The Island Women, Mary Lavin and Women.

Mary Lavin is possibly my favourite author, I possess an autographed book of her which I  have to return to its rightful owner … (My mother).

If I were to choose a story that for me represents Mary Lavin, it would have to be The Chamois Gloves. It took me years to understand how such a pretty name can be pronounced in such a manner and its relation to window shammys. How and ever, this story is a must read for anyone who adores Lavin’s lightness of touch.

I cannot even at this point remember the heroine’s name in the glove story but I do remember the milieu, and strange as it seems for many people who live happily in post-catholic and increasingly secular Ireland, the Reverend Mother is very recognisable to those of us whom were educated in the convent schools. The story opens with the mild hysteria of the Reverend mother as she bemoans the lack of culture of the families of her postulants.  She is to give a lunch and there are no grapefruit spoons.

Indeed, the woman likes nothing better than to go through the dowry offerings and silverware in the vain hope that someone (anyone) will have the breeding to have used and subsequently donated the spoons to the convent. One can smell the floor polish and the linens soaking at this point..I know that smell.
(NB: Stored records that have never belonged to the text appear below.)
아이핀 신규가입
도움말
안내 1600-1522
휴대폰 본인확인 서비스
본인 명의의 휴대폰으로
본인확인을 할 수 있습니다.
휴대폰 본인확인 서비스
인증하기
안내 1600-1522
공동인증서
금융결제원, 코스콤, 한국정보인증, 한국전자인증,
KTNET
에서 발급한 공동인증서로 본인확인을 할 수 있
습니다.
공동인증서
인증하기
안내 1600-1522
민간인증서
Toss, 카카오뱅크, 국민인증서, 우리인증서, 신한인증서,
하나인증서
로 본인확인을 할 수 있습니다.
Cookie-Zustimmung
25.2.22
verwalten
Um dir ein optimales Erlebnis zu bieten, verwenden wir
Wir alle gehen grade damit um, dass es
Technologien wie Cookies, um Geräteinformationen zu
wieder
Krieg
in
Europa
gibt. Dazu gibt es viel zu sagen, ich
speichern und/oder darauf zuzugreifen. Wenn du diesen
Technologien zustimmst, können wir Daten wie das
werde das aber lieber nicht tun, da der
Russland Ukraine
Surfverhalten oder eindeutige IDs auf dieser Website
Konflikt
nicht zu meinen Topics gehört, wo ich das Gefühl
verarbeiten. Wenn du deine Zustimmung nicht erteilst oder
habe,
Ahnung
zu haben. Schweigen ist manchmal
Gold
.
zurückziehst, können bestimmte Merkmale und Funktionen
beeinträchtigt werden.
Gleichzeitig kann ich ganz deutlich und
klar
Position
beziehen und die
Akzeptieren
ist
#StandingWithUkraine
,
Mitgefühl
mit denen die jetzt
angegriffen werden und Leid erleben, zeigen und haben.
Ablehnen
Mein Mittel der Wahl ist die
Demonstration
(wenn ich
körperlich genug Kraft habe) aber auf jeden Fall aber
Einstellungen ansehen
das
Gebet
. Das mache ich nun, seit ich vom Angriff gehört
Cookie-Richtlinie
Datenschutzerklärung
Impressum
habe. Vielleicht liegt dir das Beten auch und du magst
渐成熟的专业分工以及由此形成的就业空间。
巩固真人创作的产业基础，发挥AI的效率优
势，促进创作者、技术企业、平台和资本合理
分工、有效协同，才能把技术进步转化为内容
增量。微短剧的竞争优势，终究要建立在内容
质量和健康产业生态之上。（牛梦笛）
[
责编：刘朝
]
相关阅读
The story is so beautifully written that it usually brings the tears, its about friendship, about sisters and their intimacy. The cold rinsing of the chamois gloves and the memories that this action provokes are absolutely pure, unadulterated and magnificent Lavin.

It’s small mourning for womanhood, childhood, and friendship writ on a monumental scale and hence the title of this small piece.

Women took with them to the marriage bed, the convent and the islands: trunks. Within these trunks were linens, ribbons, laces, negligees, inserts, recycled wedding gowns and the mending box. A lifetime of wear could be had from the trunk; and of course engagements would be long to ensure that the trousseau was adequately completed. Cos they married Island men, their Religious Christ or the future husband in much the same manner as is delineated in Lorca Plays. The trunks, the plate and the trinkets have always intrigued me, largely because of my feminism and the idea of Ownership.

A woman would walk into a marriage (often the marriage was arranged) with her tinpotchattels and linens, and from this trunk would emerge the christening robes and winding sheets that would cover her family until her death. She would give up her name too

I am going to excerpt a small section of The Chamois Gloves in the comments section. It’s awful to romanticise the social customs of the past when one realises the things that were hidden by the idea of marriage including high Infant mortality rates and the usual human gamut of domestic battles/triumphs and disasters.